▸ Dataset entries
____

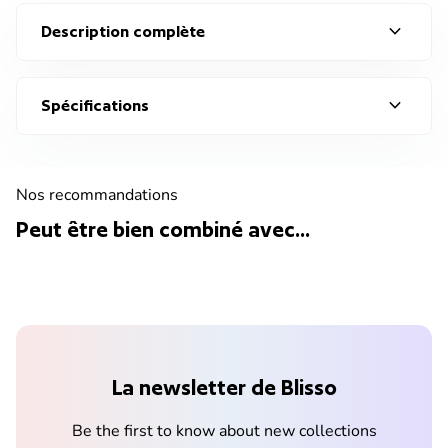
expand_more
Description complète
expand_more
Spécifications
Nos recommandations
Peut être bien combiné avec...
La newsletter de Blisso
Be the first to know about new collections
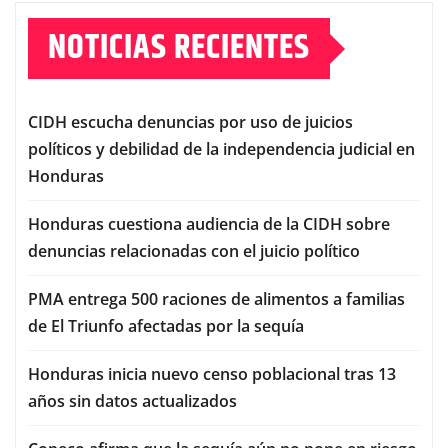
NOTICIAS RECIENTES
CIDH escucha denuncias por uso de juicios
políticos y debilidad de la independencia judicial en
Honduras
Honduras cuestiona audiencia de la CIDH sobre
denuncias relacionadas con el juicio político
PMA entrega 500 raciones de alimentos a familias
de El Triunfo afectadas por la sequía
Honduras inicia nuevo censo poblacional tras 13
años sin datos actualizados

____

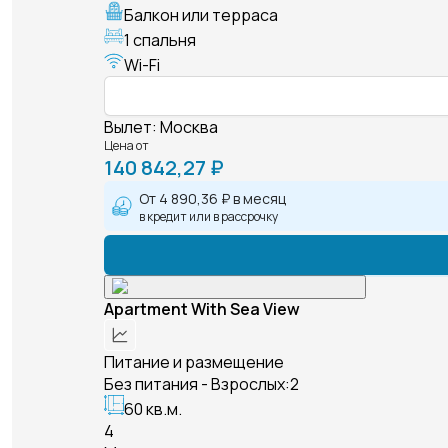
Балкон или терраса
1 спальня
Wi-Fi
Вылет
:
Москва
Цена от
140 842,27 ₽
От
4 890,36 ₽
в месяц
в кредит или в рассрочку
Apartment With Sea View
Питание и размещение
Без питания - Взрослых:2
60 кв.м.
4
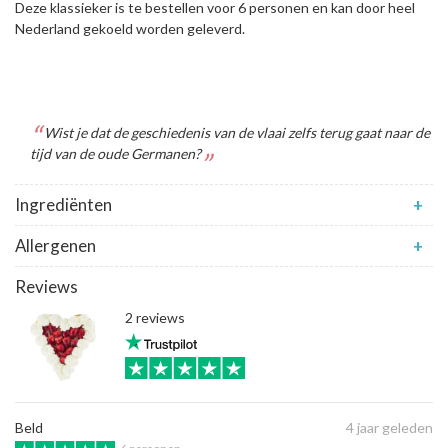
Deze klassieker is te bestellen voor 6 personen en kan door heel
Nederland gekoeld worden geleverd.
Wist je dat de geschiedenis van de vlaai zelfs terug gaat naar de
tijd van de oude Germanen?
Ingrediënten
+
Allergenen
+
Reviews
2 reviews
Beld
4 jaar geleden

____

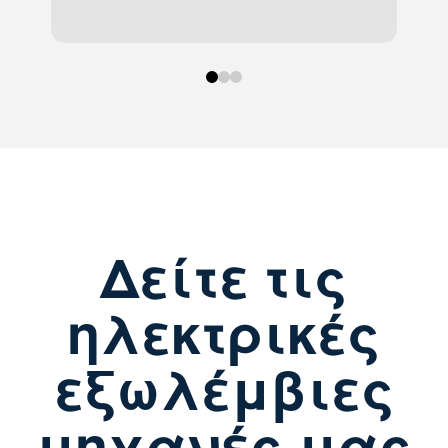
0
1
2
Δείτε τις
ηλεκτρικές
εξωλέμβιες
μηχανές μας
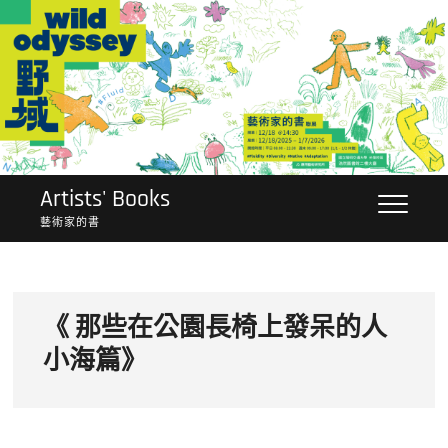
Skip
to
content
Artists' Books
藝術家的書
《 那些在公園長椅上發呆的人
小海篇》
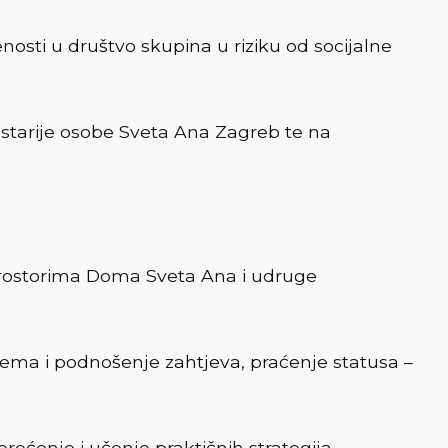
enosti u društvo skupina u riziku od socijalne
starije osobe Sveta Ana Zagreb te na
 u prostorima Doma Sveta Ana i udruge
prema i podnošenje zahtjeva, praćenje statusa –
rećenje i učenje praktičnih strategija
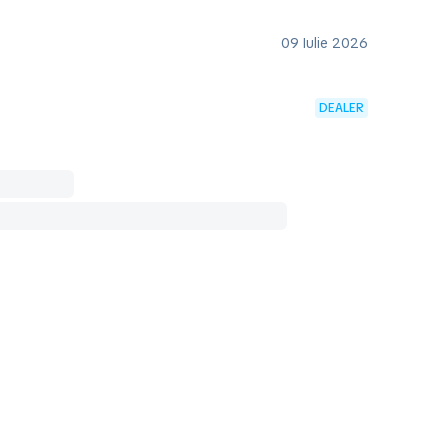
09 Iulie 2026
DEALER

____

▸ Exercise objective
Which lines above run from the one containing "Honduras inicia nuevo" down to the one containing "años sin datos actualizados"? Repeat exactly those, both ends included, and nothing else.

▸ Reply
Honduras inicia nuevo censo poblacional tras 13
años sin datos actualizados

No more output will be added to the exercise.